Temple Emanu-El, at 123 Merrick Ave. will host Mitzvah Day — a volunteer event at which congregants and community members of all ages participate in a myriad of activities to help people living under trying circumstances — on Sunday. This year, the Community Reform Temple of Westbury, largely comprised of congregants residing in the East Meadow School District, will get involved, sending Sunday school children and adult volunteers to pack food, create blankets and more for needy people.
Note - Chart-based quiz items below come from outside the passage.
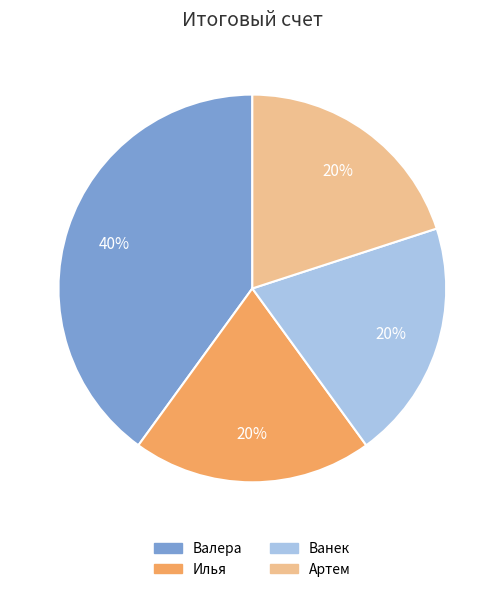

How many segments does this pie chart have?

4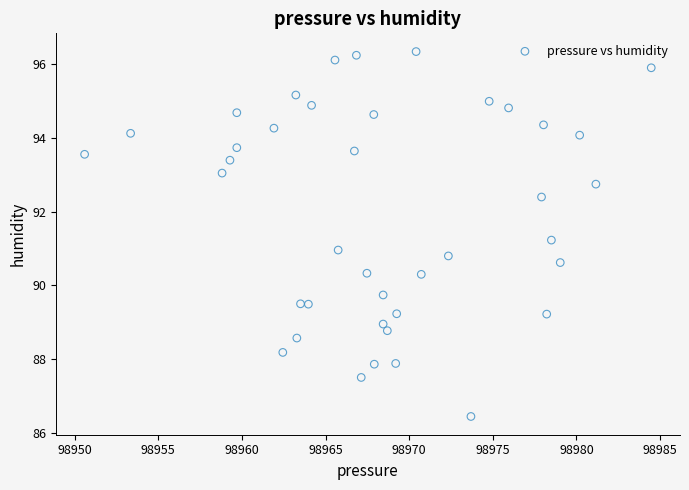

What is the range of X values (max minus min)?

33.9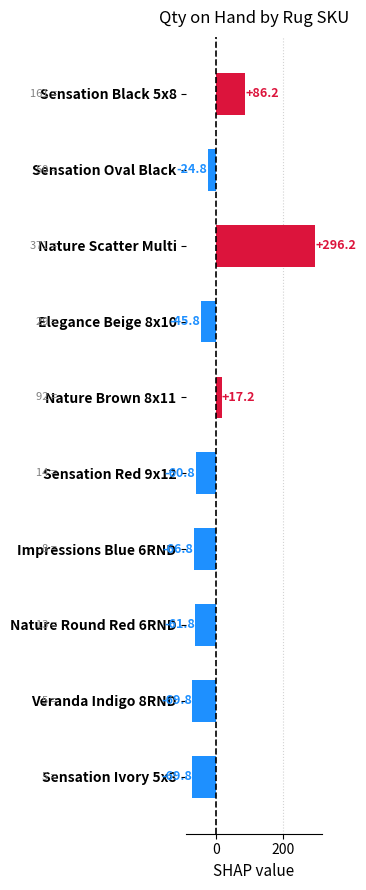

Does the chart contain stacked bars?

No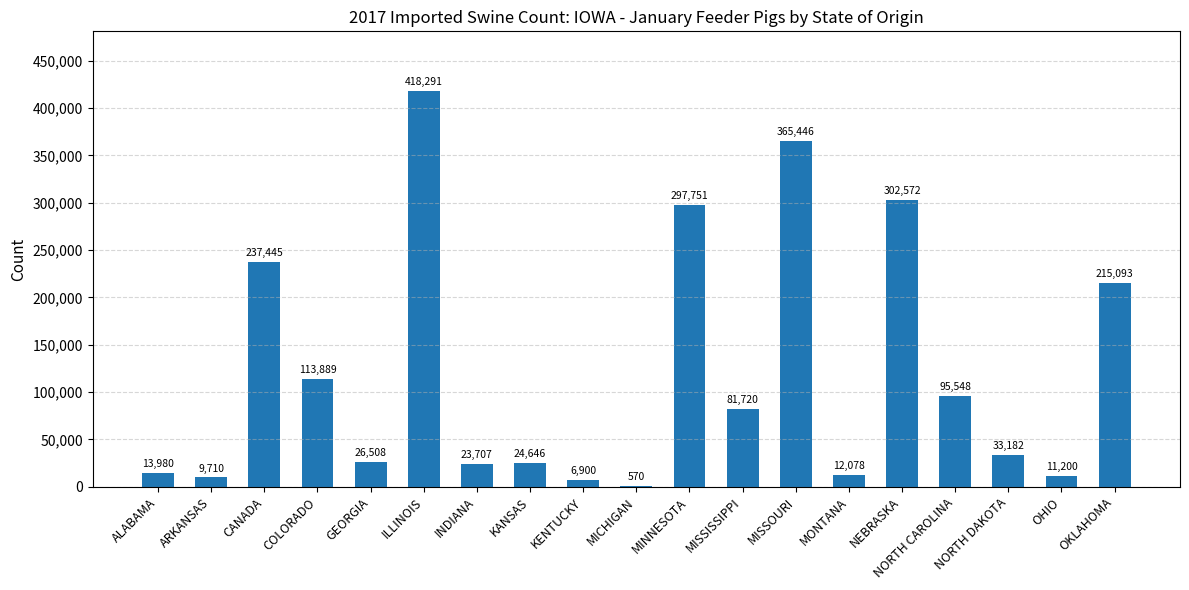

What is the sum of the values at CANADA and ARKANSAS?

247155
Sara Diamond, a vice president of the synagogue’s executive board and chairwoman of the social action committee, said the group took up this community service initiative three years ago after hearing about Mitzvah Day events at temples in neighboring communities. Rabbi Daniel Bar-Nahum explained that the technical definition of the word mitzvah is commandment.

“All of those things god tells us to do in scripture and in the Torah are mitzvahs,” he said. “In American Jewish English, the word has taken on a slightly different meaning: doing a good deed, showing love and kindness. So it’s kind of combination of the two — we are commanded to make the world a better place."

That’s why Diamond and the committee organized a day of service on Sunday, which begins at the temple at 9 a.m. with a bagel breakfast. Anyone is welcome to attend and volunteer alongside Hofstra University Hillel members at a car wash fundraiser for the Ronald McDonald House; create no-sew fleece blankets for the Bethany House in Roosevelt; plant and decorate flower pots to be delivered to seniors residing in the Fulton Commons Care Center and the Bristal Assisted Living At East Meadow; package cookies for and write thank you notes to local firefighters; pack food that was collected for Island Harvest; create snack packs for locals who come to the Mary Brennan INN Soup Kitchen in Hempstead to take home with them; donate blood; and write letters to political officials about a myriad of social issues at the new “advocacy station.” 

“It’s almost like one-stop shopping,” Diamond said of the temple activities. “We’re trying to make it easy for you to participate…maybe you’ll catch the bug and want to do it again and more often.”